++++ INPUT RECORDS ++++

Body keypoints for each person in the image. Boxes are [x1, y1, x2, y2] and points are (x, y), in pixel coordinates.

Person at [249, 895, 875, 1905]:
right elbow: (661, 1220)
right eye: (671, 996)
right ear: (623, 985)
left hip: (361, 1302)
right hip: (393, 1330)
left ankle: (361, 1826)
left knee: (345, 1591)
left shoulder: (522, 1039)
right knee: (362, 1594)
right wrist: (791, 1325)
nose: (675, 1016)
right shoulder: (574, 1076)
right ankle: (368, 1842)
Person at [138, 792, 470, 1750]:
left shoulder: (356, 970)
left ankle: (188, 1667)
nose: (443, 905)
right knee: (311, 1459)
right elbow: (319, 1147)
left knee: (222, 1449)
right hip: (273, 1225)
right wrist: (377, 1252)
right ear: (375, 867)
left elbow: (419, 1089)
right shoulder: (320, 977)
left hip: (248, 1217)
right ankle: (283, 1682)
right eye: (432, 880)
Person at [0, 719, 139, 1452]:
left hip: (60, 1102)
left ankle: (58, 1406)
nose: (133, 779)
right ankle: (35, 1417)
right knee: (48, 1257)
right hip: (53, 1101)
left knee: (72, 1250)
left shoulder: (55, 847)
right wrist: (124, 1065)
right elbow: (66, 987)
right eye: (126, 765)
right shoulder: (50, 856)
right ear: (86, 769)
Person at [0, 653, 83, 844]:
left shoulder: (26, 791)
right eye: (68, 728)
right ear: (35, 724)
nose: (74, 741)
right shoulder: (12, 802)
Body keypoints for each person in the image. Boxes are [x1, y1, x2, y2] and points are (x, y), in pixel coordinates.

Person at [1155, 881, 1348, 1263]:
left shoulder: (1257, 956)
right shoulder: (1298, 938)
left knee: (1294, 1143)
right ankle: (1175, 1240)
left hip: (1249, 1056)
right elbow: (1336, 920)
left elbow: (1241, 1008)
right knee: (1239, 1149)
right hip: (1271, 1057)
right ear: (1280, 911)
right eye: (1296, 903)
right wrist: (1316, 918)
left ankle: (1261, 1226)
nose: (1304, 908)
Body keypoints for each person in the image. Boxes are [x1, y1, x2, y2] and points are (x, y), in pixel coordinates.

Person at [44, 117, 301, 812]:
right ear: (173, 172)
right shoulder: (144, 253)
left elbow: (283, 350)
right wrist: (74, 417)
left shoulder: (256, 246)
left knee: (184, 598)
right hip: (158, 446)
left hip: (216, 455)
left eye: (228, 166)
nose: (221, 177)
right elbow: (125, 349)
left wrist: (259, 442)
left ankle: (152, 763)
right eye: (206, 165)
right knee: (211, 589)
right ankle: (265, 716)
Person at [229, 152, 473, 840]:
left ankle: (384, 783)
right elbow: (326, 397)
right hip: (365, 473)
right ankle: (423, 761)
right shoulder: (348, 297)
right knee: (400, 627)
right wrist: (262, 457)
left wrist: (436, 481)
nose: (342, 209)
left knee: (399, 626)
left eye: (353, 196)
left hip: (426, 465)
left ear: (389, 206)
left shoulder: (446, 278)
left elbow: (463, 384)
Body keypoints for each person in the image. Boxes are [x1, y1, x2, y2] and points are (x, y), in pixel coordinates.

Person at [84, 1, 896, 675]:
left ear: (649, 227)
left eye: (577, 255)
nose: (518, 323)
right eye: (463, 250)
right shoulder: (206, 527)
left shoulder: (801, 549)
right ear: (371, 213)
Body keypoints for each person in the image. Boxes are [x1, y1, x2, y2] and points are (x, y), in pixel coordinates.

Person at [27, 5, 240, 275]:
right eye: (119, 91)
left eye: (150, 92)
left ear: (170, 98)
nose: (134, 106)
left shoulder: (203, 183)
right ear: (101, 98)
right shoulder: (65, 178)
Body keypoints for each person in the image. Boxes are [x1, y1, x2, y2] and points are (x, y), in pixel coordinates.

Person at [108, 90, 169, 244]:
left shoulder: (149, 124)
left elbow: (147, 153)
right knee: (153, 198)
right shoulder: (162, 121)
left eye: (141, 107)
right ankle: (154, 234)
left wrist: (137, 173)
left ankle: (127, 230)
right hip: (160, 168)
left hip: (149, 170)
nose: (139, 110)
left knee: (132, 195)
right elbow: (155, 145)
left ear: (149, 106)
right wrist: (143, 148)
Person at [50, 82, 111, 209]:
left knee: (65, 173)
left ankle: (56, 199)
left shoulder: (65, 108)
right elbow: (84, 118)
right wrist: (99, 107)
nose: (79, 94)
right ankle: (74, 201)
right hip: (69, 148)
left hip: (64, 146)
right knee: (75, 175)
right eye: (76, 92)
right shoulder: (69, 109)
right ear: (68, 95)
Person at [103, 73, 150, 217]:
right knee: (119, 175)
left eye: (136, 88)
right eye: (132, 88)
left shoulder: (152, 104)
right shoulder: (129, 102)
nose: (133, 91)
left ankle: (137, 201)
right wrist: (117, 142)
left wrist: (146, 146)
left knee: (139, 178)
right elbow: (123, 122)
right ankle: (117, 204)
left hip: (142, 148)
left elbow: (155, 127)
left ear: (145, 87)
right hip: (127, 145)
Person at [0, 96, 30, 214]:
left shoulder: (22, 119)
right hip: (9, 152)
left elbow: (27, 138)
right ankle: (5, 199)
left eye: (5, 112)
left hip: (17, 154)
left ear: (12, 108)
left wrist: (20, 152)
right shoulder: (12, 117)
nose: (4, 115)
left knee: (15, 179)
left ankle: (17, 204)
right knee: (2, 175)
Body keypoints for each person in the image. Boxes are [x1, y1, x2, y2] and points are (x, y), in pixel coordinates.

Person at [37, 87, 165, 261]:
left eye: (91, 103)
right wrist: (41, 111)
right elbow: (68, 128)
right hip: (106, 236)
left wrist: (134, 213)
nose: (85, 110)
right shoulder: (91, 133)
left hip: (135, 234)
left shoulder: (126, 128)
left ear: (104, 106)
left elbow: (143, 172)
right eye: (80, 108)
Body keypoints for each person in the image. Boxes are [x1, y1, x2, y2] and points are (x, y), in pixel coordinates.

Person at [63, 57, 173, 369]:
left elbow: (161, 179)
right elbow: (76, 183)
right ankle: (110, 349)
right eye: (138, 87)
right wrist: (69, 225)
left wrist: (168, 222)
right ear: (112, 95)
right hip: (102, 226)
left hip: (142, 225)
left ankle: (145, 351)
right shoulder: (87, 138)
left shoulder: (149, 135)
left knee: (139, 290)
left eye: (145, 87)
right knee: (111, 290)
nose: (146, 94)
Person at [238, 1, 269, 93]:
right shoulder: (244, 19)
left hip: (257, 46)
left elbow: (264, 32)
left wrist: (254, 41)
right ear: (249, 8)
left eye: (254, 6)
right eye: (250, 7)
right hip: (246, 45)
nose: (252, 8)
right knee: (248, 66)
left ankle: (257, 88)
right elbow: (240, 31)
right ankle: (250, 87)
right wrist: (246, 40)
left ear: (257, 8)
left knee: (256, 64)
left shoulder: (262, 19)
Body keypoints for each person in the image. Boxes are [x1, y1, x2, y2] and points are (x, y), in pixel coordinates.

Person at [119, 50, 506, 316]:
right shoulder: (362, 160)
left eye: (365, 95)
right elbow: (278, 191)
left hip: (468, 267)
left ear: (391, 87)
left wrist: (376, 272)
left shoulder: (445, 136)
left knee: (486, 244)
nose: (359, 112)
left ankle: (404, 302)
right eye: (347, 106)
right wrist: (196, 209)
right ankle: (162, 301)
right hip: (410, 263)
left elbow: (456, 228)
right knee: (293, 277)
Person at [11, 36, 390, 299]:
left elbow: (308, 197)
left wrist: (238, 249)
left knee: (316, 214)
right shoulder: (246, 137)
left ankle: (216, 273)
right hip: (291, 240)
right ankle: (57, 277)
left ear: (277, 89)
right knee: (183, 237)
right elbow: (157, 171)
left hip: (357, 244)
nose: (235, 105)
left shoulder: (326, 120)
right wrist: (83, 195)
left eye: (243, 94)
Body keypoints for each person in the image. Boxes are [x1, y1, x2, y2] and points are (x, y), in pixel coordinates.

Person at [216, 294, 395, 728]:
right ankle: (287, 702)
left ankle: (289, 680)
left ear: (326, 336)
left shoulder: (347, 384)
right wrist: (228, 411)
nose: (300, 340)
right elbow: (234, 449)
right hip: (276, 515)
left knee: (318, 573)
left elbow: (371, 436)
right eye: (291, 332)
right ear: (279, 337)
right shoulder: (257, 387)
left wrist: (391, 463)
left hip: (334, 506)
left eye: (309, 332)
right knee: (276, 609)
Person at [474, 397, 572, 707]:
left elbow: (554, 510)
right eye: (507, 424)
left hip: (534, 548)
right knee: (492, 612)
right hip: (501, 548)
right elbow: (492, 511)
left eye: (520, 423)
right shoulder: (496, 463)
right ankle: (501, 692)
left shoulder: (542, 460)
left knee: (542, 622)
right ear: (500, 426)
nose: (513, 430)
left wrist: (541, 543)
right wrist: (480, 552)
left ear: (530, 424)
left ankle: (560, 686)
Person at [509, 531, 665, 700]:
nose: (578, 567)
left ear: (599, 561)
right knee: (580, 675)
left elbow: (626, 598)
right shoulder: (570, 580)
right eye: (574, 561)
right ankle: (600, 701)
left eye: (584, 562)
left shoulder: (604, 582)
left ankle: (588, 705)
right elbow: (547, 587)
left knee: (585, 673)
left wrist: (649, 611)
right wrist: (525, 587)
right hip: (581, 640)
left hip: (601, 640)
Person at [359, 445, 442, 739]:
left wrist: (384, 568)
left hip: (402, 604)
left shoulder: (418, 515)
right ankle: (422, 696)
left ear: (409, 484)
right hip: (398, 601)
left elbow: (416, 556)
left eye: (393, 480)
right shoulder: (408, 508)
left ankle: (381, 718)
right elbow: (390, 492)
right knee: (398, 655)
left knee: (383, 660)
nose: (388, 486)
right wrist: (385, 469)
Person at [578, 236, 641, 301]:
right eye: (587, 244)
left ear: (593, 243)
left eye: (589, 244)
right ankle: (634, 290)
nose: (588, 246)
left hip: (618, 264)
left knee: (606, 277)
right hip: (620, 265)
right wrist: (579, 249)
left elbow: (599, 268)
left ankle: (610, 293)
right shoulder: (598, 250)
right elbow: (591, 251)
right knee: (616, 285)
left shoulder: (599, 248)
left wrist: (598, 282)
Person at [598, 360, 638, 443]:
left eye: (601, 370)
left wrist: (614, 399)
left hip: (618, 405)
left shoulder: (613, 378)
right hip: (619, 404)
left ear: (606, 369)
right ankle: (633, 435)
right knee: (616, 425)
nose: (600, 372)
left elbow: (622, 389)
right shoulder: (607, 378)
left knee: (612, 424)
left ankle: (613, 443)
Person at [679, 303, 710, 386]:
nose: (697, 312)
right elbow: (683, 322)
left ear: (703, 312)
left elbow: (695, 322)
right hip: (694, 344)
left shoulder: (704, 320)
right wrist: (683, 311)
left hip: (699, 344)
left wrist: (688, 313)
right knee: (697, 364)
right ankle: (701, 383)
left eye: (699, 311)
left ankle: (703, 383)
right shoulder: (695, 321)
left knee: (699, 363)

++++

[EXERCISE DESCRIPTION] Starting at the first line of the records above, please copy every line exactly through the line containing "right elbow: (125, 349)", and stop there.

[EXERCISE RESPONSE]
Body keypoints for each person in the image. Boxes are [x1, y1, x2, y2] and points are (x, y), in pixel coordinates.

Person at [249, 895, 875, 1905]:
right elbow: (661, 1220)
right eye: (671, 996)
right ear: (623, 985)
left hip: (361, 1302)
right hip: (393, 1330)
left ankle: (361, 1826)
left knee: (345, 1591)
left shoulder: (522, 1039)
right knee: (362, 1594)
right wrist: (791, 1325)
nose: (675, 1016)
right shoulder: (574, 1076)
right ankle: (368, 1842)
Person at [138, 792, 470, 1750]:
left shoulder: (356, 970)
left ankle: (188, 1667)
nose: (443, 905)
right knee: (311, 1459)
right elbow: (319, 1147)
left knee: (222, 1449)
right hip: (273, 1225)
right wrist: (377, 1252)
right ear: (375, 867)
left elbow: (419, 1089)
right shoulder: (320, 977)
left hip: (248, 1217)
right ankle: (283, 1682)
right eye: (432, 880)
Person at [0, 719, 139, 1452]:
left hip: (60, 1102)
left ankle: (58, 1406)
nose: (133, 779)
right ankle: (35, 1417)
right knee: (48, 1257)
right hip: (53, 1101)
left knee: (72, 1250)
left shoulder: (55, 847)
right wrist: (124, 1065)
right elbow: (66, 987)
right eye: (126, 765)
right shoulder: (50, 856)
right ear: (86, 769)
Person at [0, 653, 83, 844]:
left shoulder: (26, 791)
right eye: (68, 728)
right ear: (35, 724)
nose: (74, 741)
right shoulder: (12, 802)
Body keypoints for each person in the image. Boxes are [x1, y1, x2, y2] and points are (x, y), in pixel coordinates.

Person at [1155, 881, 1348, 1263]:
left shoulder: (1257, 956)
right shoulder: (1298, 938)
left knee: (1294, 1143)
right ankle: (1175, 1240)
left hip: (1249, 1056)
right elbow: (1336, 920)
left elbow: (1241, 1008)
right knee: (1239, 1149)
right hip: (1271, 1057)
right ear: (1280, 911)
right eye: (1296, 903)
right wrist: (1316, 918)
left ankle: (1261, 1226)
nose: (1304, 908)
Body keypoints for each person in the image. Boxes are [x1, y1, x2, y2] and points are (x, y), in pixel coordinates.

Person at [44, 117, 301, 812]:
right ear: (173, 172)
right shoulder: (144, 253)
left elbow: (283, 350)
right wrist: (74, 417)
left shoulder: (256, 246)
left knee: (184, 598)
right hip: (158, 446)
left hip: (216, 455)
left eye: (228, 166)
nose: (221, 177)
right elbow: (125, 349)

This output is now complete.